= Champions Cup 2000–01 =

Cricket tournament in Australia

The Champions Cup was a limited overs cricket tournament played from 29 March 2001 to 4 April 2001 in Perth, Australia. It featured the four teams from Australia, South Africa, New Zealand and India who had won the domestic championship in their respective countries – Western Australia, KwaZulu-Natal, Central Districts and Mumbai.

==Competition==
The competition was developed by the WACA and EventsCorp and was loosely based on the FIFA World Club Championship in football (soccer). The aim was to find the best one-day domestic cricket side in the world. Sanctioned by the International Cricket Council, it was anticipated to become a regular event and expand each year with additional cricket nations being represented. However, the popularity of the event did not take off and it was not held again in subsequent years.

==Teams==

===Central Districts===
Craig Spearman (captain for game 1), Jacob Oram (captain for games 2 & 3), Mark Douglas, Bevan Griggs, Brent Hefford, Jamie How, David Kelly, Mathew Sinclair, Andrew Schwass, Ben Smith, Glen Sulzberger, Greg Todd, Ewen Thompson & Gareth West. Coach: Dipak Patel.

===Kwa-Zulu Natal===
Dale Benkenstein (captain), Ahmed Amla, Eldine Baptiste, Kyle Bender, Goolam Bodi, Mark Bruyns, Gary Gilder, Jon Kent, Ashraf Mall, Errol Stewart, Andrew Tweedie, Doug Watson & Wade Wingfield.
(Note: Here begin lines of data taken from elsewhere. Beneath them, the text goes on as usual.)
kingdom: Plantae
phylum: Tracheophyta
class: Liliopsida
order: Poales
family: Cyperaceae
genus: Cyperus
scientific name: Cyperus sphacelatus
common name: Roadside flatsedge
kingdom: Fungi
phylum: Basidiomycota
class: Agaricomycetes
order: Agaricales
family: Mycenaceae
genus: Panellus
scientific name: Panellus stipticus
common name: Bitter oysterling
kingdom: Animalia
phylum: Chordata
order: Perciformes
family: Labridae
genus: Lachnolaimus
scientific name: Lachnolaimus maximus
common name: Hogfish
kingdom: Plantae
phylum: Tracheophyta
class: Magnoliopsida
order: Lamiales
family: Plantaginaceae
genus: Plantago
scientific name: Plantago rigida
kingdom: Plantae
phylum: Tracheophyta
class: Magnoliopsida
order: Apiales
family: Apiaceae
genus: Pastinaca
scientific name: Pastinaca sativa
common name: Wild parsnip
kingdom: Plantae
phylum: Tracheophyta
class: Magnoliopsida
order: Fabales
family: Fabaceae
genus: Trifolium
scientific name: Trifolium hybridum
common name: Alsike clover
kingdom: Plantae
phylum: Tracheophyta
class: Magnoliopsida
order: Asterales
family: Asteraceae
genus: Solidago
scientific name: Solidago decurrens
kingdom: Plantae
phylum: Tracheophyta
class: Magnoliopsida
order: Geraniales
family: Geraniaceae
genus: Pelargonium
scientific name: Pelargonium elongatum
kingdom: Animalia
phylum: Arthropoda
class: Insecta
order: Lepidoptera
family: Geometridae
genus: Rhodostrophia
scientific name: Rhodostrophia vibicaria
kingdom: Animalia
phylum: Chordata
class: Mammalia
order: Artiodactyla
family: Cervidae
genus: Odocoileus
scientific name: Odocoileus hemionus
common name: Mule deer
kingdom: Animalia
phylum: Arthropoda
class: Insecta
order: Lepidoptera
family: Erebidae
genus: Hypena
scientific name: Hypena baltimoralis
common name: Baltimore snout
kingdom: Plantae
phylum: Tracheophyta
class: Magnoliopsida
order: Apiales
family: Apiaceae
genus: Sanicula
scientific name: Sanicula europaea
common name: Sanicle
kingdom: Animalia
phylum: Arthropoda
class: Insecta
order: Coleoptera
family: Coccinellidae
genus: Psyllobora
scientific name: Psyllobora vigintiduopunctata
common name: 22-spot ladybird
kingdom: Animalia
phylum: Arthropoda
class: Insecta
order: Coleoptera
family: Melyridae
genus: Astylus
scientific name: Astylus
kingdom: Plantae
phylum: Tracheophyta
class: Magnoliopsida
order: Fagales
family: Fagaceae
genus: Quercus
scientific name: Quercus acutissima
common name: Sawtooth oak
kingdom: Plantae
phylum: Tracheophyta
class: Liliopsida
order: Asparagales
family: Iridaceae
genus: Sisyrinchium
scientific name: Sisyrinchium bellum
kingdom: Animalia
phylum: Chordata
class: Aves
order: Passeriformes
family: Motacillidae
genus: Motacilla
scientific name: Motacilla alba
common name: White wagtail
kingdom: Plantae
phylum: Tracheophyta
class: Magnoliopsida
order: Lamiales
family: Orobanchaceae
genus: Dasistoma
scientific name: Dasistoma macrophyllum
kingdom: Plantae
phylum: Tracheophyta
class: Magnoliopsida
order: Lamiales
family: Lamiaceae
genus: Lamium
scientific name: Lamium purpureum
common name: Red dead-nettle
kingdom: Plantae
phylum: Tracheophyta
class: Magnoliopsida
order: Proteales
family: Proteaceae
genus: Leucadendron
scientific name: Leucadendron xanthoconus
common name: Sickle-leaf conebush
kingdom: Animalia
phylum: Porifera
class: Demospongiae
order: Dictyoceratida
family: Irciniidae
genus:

Coach: Phil Russel.

===Mumbai===
Sameer Dighe (captain), Amol Muzumdar (vice-captain), Sairaj Bahutule, Amit Dani, Wasim Jaffer, Vinod Kambli, Shriram Kannan, Nilesh Kulkarni, Vinayak Mane, Paras Mhambrey, Robin Morris, Jatin Paranjpe, Ramesh Powar & Santosh Saxena. Coach: Ashok Mankad.

===Western Australia===
Justin Langer (captain), Simon Katich (vice-captain), Jo Angel, Ryan Campbell, Murray Goodwin, Kade Harvey, Brad Hogg, Michael Hussey, Marcus North, Duncan Spencer, Darren Wates, Brad Williams & Peter Worthington. Coach: Mike Veletta.

==Schedule and results==
All matches were played at the WACA Ground in Perth, Western Australia. Two points were awarded for a victory, one for a tie or a no result and none for a loss.

- 29 March 2001 Central Districts v KwaZulu-Natal – KwaZulu-Natal won by 7 wickets
- 30 March 2001 Mumbai v Western Australia – Western Australia won by 7 wickets
- 31 March 2001 KwaZulu-Natal v Western Australia – Western Australia won by 81 runs
- 1 April 2001 KwaZulu-Natal v Mumbai – KwaZulu-Natal won by 6 wickets
- 2 April 2001 Central Districts v Mumbai – Central Districts won by 106 runs
- 3 April 2001 KwaZulu-Natal v Western Australia – Western Australia won by 108 runs
- 4 April 2001 Final – KwaZulu-Natal v Western Australia v – Western Australia won by 6 wickets

===Points Table===

| Team | Pts | Pld | W | L | NR | T | NRR |
|---|---|---|---|---|---|---|---|
| AUS Western Australia | 6 | 3 | 3 | 0 | 0 | 0 | +1.389 |
| RSA KwaZulu-Natal | 4 | 3 | 2 | 1 | 0 | 0 | -0.143 |
| NZL Central Districts | 2 | 3 | 1 | 2 | 0 | 0 | -0.243 |
| IND Mumbai | 0 | 3 | 0 | 3 | 0 | 0 | -1.019 |

===Final===
The final game was played between the two top ranked teams as per the points table, Western Australia and KwaZulu-Natal. KwaZulu-Natal (8 for 243 in 50 overs) lost to Western Australia (4 for 244 in 49.1 overs) by 6 wickets.